The coast of Madagascar is shown in great detail, with soundings and reefs depicted.

Reunion is shown at the far right of the map, called "I. Burbon" as was the French convention at the time.

The present example of the map is from the 1734 edition of Mount & Page's publication of the English Pilot, the Third Book, which was the definitive English-language sea chart book for the voyage to the East Indies when it was first introduced in the 17th century. The English Pilot, The Third Book is very scarce on the market; the last example to appear at auction was sold for over 150,000 euros.

This state of the map obliterates the imprint found below the title.
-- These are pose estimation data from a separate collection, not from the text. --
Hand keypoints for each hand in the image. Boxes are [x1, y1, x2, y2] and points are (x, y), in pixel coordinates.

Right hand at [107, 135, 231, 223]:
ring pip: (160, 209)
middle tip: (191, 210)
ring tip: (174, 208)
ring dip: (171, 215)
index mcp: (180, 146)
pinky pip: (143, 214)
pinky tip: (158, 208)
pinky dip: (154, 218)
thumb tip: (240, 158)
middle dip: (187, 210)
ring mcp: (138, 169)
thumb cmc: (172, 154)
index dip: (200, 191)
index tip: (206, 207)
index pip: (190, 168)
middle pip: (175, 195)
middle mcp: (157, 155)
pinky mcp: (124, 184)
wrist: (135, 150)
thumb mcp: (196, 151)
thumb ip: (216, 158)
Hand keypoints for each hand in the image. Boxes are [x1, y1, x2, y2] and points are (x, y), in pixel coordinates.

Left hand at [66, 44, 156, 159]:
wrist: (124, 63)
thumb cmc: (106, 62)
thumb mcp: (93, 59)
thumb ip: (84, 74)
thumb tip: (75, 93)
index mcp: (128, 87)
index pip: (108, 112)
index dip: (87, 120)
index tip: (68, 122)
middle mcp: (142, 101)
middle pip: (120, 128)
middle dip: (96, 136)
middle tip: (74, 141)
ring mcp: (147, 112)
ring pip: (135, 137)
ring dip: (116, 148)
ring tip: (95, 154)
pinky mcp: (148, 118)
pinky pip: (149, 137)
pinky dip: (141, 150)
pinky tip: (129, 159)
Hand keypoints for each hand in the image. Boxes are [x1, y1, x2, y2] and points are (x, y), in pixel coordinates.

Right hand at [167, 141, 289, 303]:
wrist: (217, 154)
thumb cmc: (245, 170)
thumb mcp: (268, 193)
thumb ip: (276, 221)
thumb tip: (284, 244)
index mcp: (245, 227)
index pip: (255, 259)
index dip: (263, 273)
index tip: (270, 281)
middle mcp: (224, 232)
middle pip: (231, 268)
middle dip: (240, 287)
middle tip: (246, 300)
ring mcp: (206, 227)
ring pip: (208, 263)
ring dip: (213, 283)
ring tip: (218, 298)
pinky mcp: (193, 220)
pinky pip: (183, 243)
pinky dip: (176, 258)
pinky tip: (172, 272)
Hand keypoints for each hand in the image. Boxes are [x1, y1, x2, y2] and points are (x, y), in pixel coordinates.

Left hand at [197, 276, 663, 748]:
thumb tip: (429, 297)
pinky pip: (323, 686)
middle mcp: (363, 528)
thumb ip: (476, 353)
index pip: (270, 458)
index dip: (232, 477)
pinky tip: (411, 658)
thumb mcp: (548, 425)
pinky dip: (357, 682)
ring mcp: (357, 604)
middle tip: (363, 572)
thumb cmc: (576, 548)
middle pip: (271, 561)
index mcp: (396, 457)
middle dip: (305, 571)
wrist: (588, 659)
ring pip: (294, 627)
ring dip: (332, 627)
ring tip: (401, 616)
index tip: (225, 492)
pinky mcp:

Samuel Thornton (d. 1715) was the son of and heir to John Thornton, the preeminent English mapmaker of the last quarter of the 17th century. After John's death in 1708, Samuel continued his business, updating the imprints to include his own name. After that, many of the plates passed to Richard Mount and Thomas Page.

Samuel Thornton Biography

John Thornton was a respected and prominent chartmaker in London in the latter part of the seventeenth century. He was one of the final members of the Thames School of chartmakers and served as the hydrographer to the Hudson's Bay Company and the East India Company. He produced a large variety of printed charts, maps, and atlases in his career, but he was also a renowned manuscript chart maker. Born in London in 1641, he was apprenticed in the Drapers Company to a chartmaker, John Burston. After being made free of the company (1665), he was part of the combine that took over John Seller’ English Pilot in 1677. Thornton was trusted by the naval and navigational establishment of the day; one of his clients was Samuel Pepys, naval administrator and diarist. Thornton died in 1708, leaving his stock to his son, Samuel, who carried on the business.

Samuel, born in ca. 1665, also had apprenticed in the Drapers Company and was made free a year after his father’s death. He continued the business until 1715, when he died. His stock then passed to Richard Mount and Thomas Page.